Poprzedni temat «» Następny temat
Nasz pierwszy raz...
Autor Wiadomość
Dunadan 
Abraham van Helsing


Posty: 10250
Skąd: Warszawa/Tomaszów Maz
Wysłany: 14 Października 2005, 15:52   Nasz pierwszy raz...

Eh, ten pierwszy raz to się zawsze pamięta :D Mój był w górach. No a właściwie to trudno powiedzieć, bo wszystko dzięki mojemu znajomemu. To on ją załatwił w górach potem przywiózł do mojego miasta. Pierwsza gazeta. ( no dobra, miesięcznik ). Na początku było - łaaaał ale super okładka, zaglądam do środka - w mordę jeża!!! ekranizacja Władcy Pierścieni ( brak dostępu do internetu... ). Ale później... łeeee, co to ma być? sam tekst, łe, jakieś nudne... wtedy nie miałem zwyczaju spędzać każdej chwili na czytaniu, bo tego nienawidziłem... ale w nocy a raczej nad ranem po całonocnej sesji grania na PSXa nie było co robić i wziąłem raz jeszcze do ręki... co my tam mamy... hmmm...wstępniak - e, jakieś nudy facet wypisuje. Andrzej Ziemiański... że kto niby? ale zaraz - "Bez cenzury" hmm... to może być dobre. Wtedy zostałem uświadomiony że poza graniem, jedzeniem, piciem i... innymi rzeczami również czytanie jest przyjemne. Do tego stopnia że do późniejszego ranka następnego dnia spora część zostałą przeczytana... Oczywiście wymusiłem na koledze odkupienie pierwszego numeru a dalej sam zacząłem kupować.
_________________
www.badelek.com

Luck yourself
Ostatnio zmieniony przez Dunadan 14 Października 2005, 16:25, w całości zmieniany 1 raz  
 
 
Margot 
Connor MacLeod


Posty: 1593
Skąd: Twierdza Wrocław
Wysłany: 14 Października 2005, 16:23   

Heh, nie mam pierwszego numeru, bo zamówiłam z prenumeratą SF, która nigdy nie została zrealizowana. W ten sposób mogę być niezadowolonym prenumeratorem i marudzić NURSowi, że z prenumeratą są problemy.
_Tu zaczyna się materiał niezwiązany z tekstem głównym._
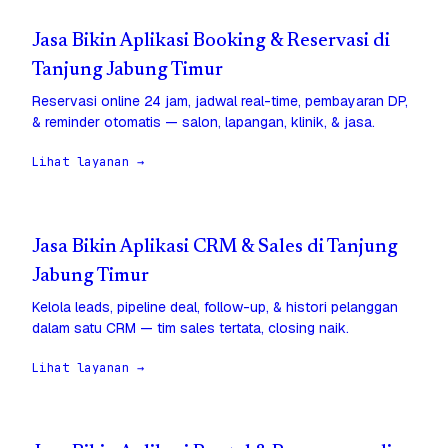
Jasa Bikin Aplikasi Booking & Reservasi di
Tanjung Jabung Timur
Reservasi online 24 jam, jadwal real-time, pembayaran DP,
& reminder otomatis — salon, lapangan, klinik, & jasa.
Lihat layanan →
Jasa Bikin Aplikasi CRM & Sales di Tanjung
Jabung Timur
Kelola leads, pipeline deal, follow-up, & histori pelanggan
dalam satu CRM — tim sales tertata, closing naik.
Lihat layanan →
Pierwszy posiadany i przeczytany przeze mnie SF, to nr 3. Jechałam sobie do Urzędu Skarbowego (kolejna poprawka poprawki w siódmej wersji PITa) i zatrzymałam się przy kiosku nieopodal US - przewidywałam, że czekanie może się wydłużyć ponad miarę (zawsze się czeka w urzędach, to taka tradycja obrzydliwa) i chciałam sobie kupić coś do czytania (plan A: magazyn dla kobiet, plan B: harlequin), co bez żalu wyrzucę opuszczając US. Na wystawie zobaczyłam wciśnięty SF. Zaciekawiona tytułem kupiłam, wepchnęłam do kieszeni bojówek i udałam się pod gabinet pań od podatków spadkowych. Oczywiście, panie kazały mi poczekać, więc wyciągnęłam SF i zaczęłam czytać. Po jakimś czasie (2 opowiadań, jak sądzę), jedna z urzędniczek otworzyła drzwi i powiedziała, że mogę wejśc. Równie grzecznie jej powiedziałam, żeby poczekała, bo muszę skończyć czytanie.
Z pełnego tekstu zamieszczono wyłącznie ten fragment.